Beah writes of his ordeal with startling candor and breathtaking simplicity, bringing a dreadful phenomenon—the arming of children—into uncomfortably sharp focus, so close that it’s no longer possible to look away. When trouble began for him, he was 12, happily on his way to a talent show in the town of Mattru Jong with his brother and friends, his head full of Sugarhill Gang lyrics. When they arrived, they found the villagers on edge, fearing an assault from Revolutionary United Front rebels and hearing rumors that their village had been attacked. Unable to return home, the boys decided to wait.


“When the rebels finally came, I was cooking,” Beah writes, after explaining that his mother had insisted on teaching him to prepare food for the time before he married—hopefully a short period, as she longed for grandchildren. “The rice was done and the okra soup was almost ready… .” Families scattered, and the rebels left death everywhere. Beah, his brother and their friends fled, and Beah’s memories of the chaos are hideous and indelible:


“Dead bodies of men, women, and children of all ages were scattered like leaves on the ground after a storm. Their eyes still showed fear, as if death hadn’t freed them from the madness that continued to unfold. I had seen heads cut off with machetes, smashed by cement bricks, and rivers filled with so much blood that the water ceased flowing.”


The boys roamed the countryside, quickly learning that traveling together was as dangerous as being captured by the RUF. “People were terrified of boys our ages. Some had heard rumors about young boys being forced by rebels to kill their families and burn their villages ... Some people tried to hurt us to protect themselves.”


In one instance the boys were captured by men with machetes, who tied them up and threatened to drown them, only to be saved when one man pulled a Naughty by Nature cassette from Beah’s pocket and concluded that these were innocent children, even if he wasn’t sure what rap music was.


Inadvertently separated from the others, Beah journeyed alone for awhile, wrestling with an unexpected result of uncertainty and constant flight—a ravenous fear of thinking.

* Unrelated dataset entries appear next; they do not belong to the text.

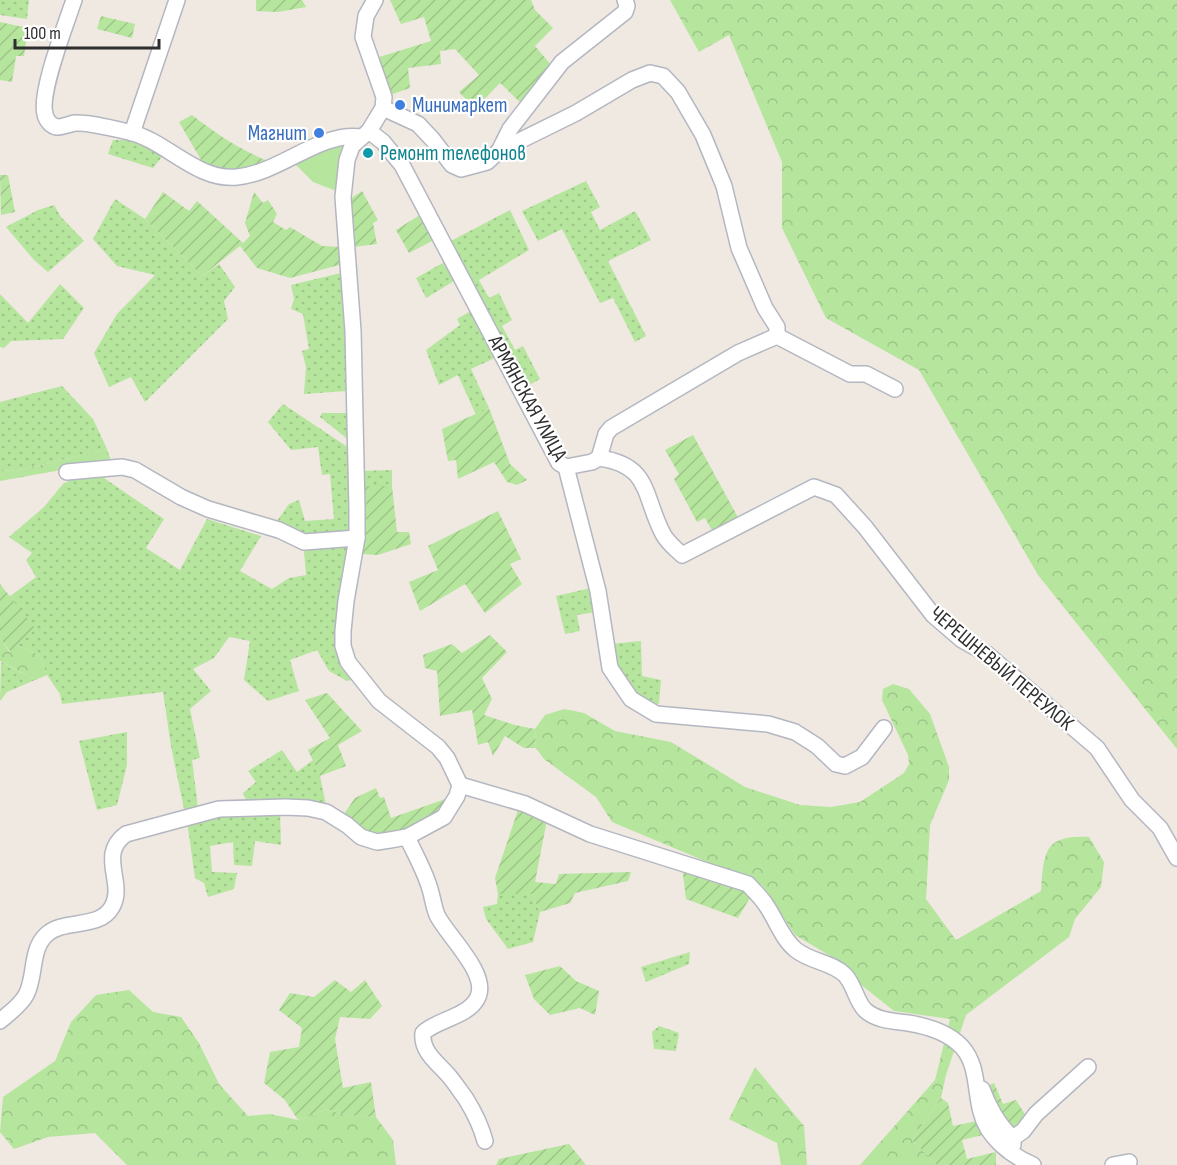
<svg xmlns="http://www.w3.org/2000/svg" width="1177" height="1165" font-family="'Sofia Sans Condensed',sans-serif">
	<defs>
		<pattern id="grass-dots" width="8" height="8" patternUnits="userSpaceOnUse" patternTransform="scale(1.5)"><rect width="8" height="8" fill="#b6e59e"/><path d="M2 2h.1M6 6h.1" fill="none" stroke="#9dc588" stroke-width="1.8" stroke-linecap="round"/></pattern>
		<pattern id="forest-crowns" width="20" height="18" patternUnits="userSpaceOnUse" patternTransform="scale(1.5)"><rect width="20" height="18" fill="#b6e59e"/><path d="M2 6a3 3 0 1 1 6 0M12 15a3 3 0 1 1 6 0" fill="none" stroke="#9dc588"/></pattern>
		<pattern id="garden-furrows" width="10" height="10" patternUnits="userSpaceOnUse" patternTransform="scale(1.5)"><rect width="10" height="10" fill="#b6e59e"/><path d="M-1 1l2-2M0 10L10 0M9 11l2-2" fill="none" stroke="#9dc588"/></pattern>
	</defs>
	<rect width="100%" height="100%" fill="#efe9e1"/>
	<g fill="url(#grass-dots)">
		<path d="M0 0H29L27 19 0 15Z"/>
		<path d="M113 140H127L165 153 153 168 108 154Z"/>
		<path d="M586 181 600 207 591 212 600 230 635 211 651 240 608 261 646 336 635 342 613 298 600 303 562 229 538 241 522 211Z"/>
		<path d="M115 199 145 219 202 276 219 264 235 287 224 301 228 319 145 402 131 377 109 387 94 353 117 314 155 275 117 266 93 239Z"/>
		<path d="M54 205 61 217 84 241 48 272 34 260 6 227 38 210Z"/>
		<path d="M510 210 529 250 479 280 489 298 499 293 512 320 502 326 515 350 523 346 540 379 524 388 447 243Z"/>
		<path d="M448 260 459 278 426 298 416 278Z"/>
		<path d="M345 272 347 391 304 394 306 367 302 351 309 349 303 314 291 309 294 299 291 285Z"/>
		<path d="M60 284 84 308 63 339 11 341 4 348 0 347V294L28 323Z"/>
		<path d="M476 308 501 355 471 369 489 408 476 415 458 375 439 385 426 350 460 325 457 319Z"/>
		<path d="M62 386 93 419 107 449 20 470 0 471V402Z"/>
		<path d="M283 404 352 450 354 537C327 537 297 540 277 521L289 504 299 500 305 521 334 519 330 474 322 475 318 447 291 450 268 422Z"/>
		<path d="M322 413H352L350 441 320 417Z"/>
		<path d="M392 470V486H361V471Z"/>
		<path d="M101 476 164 519 146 548 180 570 207 519 261 536 240 571 272 589 289 578 306 575 304 551 339 544 350 547 338 604 337 648 356 679 347 681 329 671 317 650 290 660 299 691 268 701 244 680 250 641 229 637 214 658 193 669 211 691 190 709 200 758 192 760 198 808 184 809 171 746 163 692 62 704 60 694 47 675 39 655 17 645 35 628 9 597 36 577 26 560 32 553 9 537 44 507 63 484 76 477Z"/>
		<path d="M591 588 596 612 577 615 580 631 565 634 556 596Z"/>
		<path d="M641 641 642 676 661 680 659 704C619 699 621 678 610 644Z"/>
		<path d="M1 662 35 680 7 692 0 701Z"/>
		<path d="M127 732V765L117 805 97 810 79 741Z"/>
		<path d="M282 750 297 772 313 760 320 776 327 810 248 804 243 793 256 782 248 771Z"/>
		<path d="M280 813 281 845 255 841 252 866 234 865 233 842 210 846 212 872 237 873 234 889 208 897 204 883 195 878 187 821 219 815Z"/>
		<path d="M498 894H532L540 912 533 942 508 949 486 919 483 907 497 904Z"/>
		<path d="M690 952 689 964 646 982 641 967Z"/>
		<path d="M659 1026 679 1033 676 1051 654 1049 652 1032Z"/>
	</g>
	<g fill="url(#forest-crowns)">
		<path d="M670 0H1177V749L1038 575 919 370 826 318 782 228V162L729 35 699 52Z"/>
		<path d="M107 449 111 461 0 481V471L20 470Z"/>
		<path d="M0 639 10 652 17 645 39 655 47 675 35 680 0 661Z"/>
		<path d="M893 684 909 689 930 714 949 767V780L930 825 926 899 956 940 1041 891C1044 851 1044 835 1089 837L1104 862 1101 887 1075 919 1069 937 966 1015 946 1075 941 1098 912 1140 937 1165H860L935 1080 950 1019 894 1011 860 984 844 964 795 935 762 885 612 822 596 797 544 759 536 748 535 729 545 715 564 709 584 713 615 731 671 742 745 787 800 805 831 807 860 802 904 773 909 764 908 755 882 700 883 689Z"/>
		<path d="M129 990 153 1012 181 1017 199 1043 219 1084 248 1116 270 1114 298 1120 327 1109 345 1115 376 1117 393 1140 396 1165H127L95 1133 48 1137 14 1149 0 1132 3 1097 55 1061 71 1022 96 995Z"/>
		<path d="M755 1067 804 1126 807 1165H781L777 1143 729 1119Z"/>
	</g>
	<path fill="#b6e59e" d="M349 137 339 192 313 182 293 162Z"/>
	<g fill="url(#garden-furrows)">
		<path d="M256 0H302L306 7 278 12 256 11Z"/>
		<path d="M390 0H531L535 10 553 28 535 46 552 66 522 104 500 83 475 109 459 92 479 75 455 49 440 51 441 64 408 68 410 88 387 96 376 58 431 41 424 17 401 24Z"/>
		<path d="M101 16 135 24 132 38 97 29Z"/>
		<path d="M0 22 28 28 24 56H16L12 82 0 80Z"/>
		<path d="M192 115C215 133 240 150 268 161 249 174 224 171 204 165L179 122Z"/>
		<path d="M0 175H8L15 212 1 215Z"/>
		<path d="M362 191 378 220 373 223 377 244 353 247 350 199Z"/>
		<path d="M163 192 189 211 197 201 243 243 250 236 245 223 254 192 263 203 268 200 277 214 273 222 286 230 290 227 322 246 341 247 343 264 290 278 257 268 240 246 202 276 145 219Z"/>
		<path d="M423 213 436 239 409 253 396 230Z"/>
		<path d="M489 408 510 464 527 480 517 485 507 482 494 462 458 479 456 460 448 461 442 429Z"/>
		<path d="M693 435 740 521 714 534 705 518 697 522 674 479 679 474 665 450Z"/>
		<path d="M361 486H392L397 532H409L411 544 378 555 360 554Z"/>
		<path d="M498 511 521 559 510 564 522 584 485 613 465 584 420 611 409 582 438 570 428 546Z"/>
		<path d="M0 584 35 628 11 652 0 639Z"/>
		<path d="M490 635 507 652 482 678 492 699 484 715 515 725 535 729 536 748H524L505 736 493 756 488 742 478 745 472 710 440 716 437 671 425 668 423 655 452 644 462 653Z"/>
		<path d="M327 693 362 731 338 745 346 766 320 776 308 750 330 738 305 700Z"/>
		<path d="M376 788 380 798 384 797 391 818 454 796 442 812 416 826 376 839 342 817 355 798Z"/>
		<path d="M519 807 547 820 535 882 556 884 559 874 631 872 628 881 575 893 570 903 540 912 532 894H498L495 878Z"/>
		<path d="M682 866 745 888 751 896 738 918 686 899Z"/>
		<path d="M560 966 576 981 599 991 595 1015 580 1008 550 1015 534 999 525 975Z"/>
		<path d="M335 980 351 992 365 980 382 1006 370 1019 340 1017 335 1039 343 1088 371 1082 376 1117 345 1115 327 1109 298 1120 285 1100 264 1083 270 1052 299 1047 302 1028 279 1010 290 993 314 997Z"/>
		<path d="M994 1083 1003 1104 1016 1100 1028 1119 1017 1128 1008 1127 985 1087Z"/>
		<path d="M941 1098 948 1103 953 1126 982 1120 987 1134 962 1140 967 1159 996 1152V1165H937L912 1140Z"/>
		<path d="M569 1144 586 1165H496L499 1159Z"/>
	</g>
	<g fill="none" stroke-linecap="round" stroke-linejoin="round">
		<g stroke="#b4b7c1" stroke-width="18">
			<g id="minor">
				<path d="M74 0C66 24 39 93 45 114 46 120 51 126 57 127 63 127 69 124 75 123 91 122 113 129 129 132 167 141 196 181 237 177 280 173 320 131 361 137"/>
				<path d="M383 108 418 124 433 140 452 165 461 169 487 162 499 151 576 113 632 80 650 73 663 76 678 92 703 135 724 186 739 248 765 308 777 327V336"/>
				<path d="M369 131 383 142 402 165 559 463 566 467 598 591 610 668 631 699 656 714 768 724 795 732 817 746 836 764 845 766 862 757 884 728"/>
				<path d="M132 133 177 0"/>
				<path d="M499 151 510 129 562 62 625 12 627 6 625 0"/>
				<path d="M777 336 850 374H866L895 389"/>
				<path d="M599 458 606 434 611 428 738 353 777 336"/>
				<path d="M566 467 592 462 599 458C651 465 643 496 663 534 667 542 676 549 682 555L814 487 836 495 865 527 933 615 962 640 987 654 1097 748 1132 800 1160 828 1177 858"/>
				<path d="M67 472 122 467 135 470 181 497 208 509 279 530 304 542 357 538"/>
				<path d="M460 785 525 804 590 834 748 884C754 891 761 897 766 905 776 919 782 939 796 950 811 962 832 962 845 975 854 984 856 1001 865 1010 877 1021 894 1021 908 1023 927 1026 949 1033 962 1047 978 1065 975 1090 981 1112 987 1137 1010 1155 1033 1165"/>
				<path d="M407 837C414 852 423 868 428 883 432 893 433 905 437 915 447 936 491 975 477 999 467 1017 436 1020 423 1033 421 1052 438 1063 449 1076 455 1083 460 1091 466 1099 474 1112 481 1126 485 1141"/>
				<path d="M0 1021C9 1013 20 1006 26 995 36 977 30 950 46 935 64 918 99 930 112 907 126 883 97 855 126 834L219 809 285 807 308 808 326 812 347 825 361 837 377 842 390 840 407 837 444 817 457 796 460 785 447 758 438 747 379 701 348 662 343 646V631L346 601 357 538V509L353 331 343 197 347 160 352 146 369 131 383 108 384 97 363 37 366 16 375 0"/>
				<path d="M982 1089C988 1106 999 1126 1013 1138V1145"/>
				<path d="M1013 1138 1023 1131 1036 1114 1088 1067"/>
				<path d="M1113 1165 1129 1162"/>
			</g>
		</g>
		<use href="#minor" stroke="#fff" stroke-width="15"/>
	</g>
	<g fill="#3f7fe0" stroke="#fff" stroke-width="2">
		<circle cx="400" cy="105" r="6"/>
		<circle cx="319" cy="133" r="6"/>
	</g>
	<circle fill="#0f9aa8" stroke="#fff" stroke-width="2" cx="368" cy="153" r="6"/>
	<g text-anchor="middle" stroke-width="4.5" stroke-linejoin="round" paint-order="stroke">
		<g font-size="21" fill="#366cbe" stroke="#fff" text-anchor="start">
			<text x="412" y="112">Минимаркет</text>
			<text x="307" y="140" text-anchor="end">Магнит</text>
		</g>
		<g font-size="21" fill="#0d838f" stroke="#fff" text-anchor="start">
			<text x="380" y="160">Ремонт телефонов</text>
		</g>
		<g font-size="21" fill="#2e2e2e" stroke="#fff">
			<text transform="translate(528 398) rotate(61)" y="7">АРМЯНСКАЯ УЛИЦА</text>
			<text transform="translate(1002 668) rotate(40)" y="7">ЧЕРЕШНЕВЫЙ ПЕРЕУЛОК</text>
		</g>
	</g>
	<path d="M15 39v9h144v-9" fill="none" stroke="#2e2e2e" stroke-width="3"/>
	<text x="24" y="39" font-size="18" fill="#2e2e2e" stroke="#ffffff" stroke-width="4.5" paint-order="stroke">100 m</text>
</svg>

Eventually, he met up with some other boys, and they stumbled into a town full of overwhelmed soldiers, who fed them brown-brown (cocaine mixed with gunpowder), gave them marijuana, armed and brainwashed them into becoming a ragtag but ruthless death squad.


A Long Way Gone is relentlessly paced, an agonizing chase that enters a bleak heart of darkness once the boys are taken under the military’s wing. What happens is all the more unnerving for Beah’s stark, straightforward reporting. The officers repeatedly tell the boys the rebels they butcher are responsible for their families’ deaths. They keep up the drug supply and prompt the boys to watch endless Rambo movies. “Sometimes we were asked to leave for war in the middle of a movie. We would come back hours later after killing many people and continue the movie as if we had just returned from intermission.”


Beah’s story has a miraculous outcome: UNICEF plucked him from the regiment at 16 and sent him to a rehabilitation center to undergo a grueling re-entry into civilian life. He was invited to speak at the United Nations about the peril children face internationally and eventually fled to the United States for good. He graduated from Oberlin College in 2004 and now lives in New York City. Thousands of other children weren’t so lucky. Beah’s uncompromising voice is a potent elegy for their suffering, a powerful reminder of the innocent casualties of war.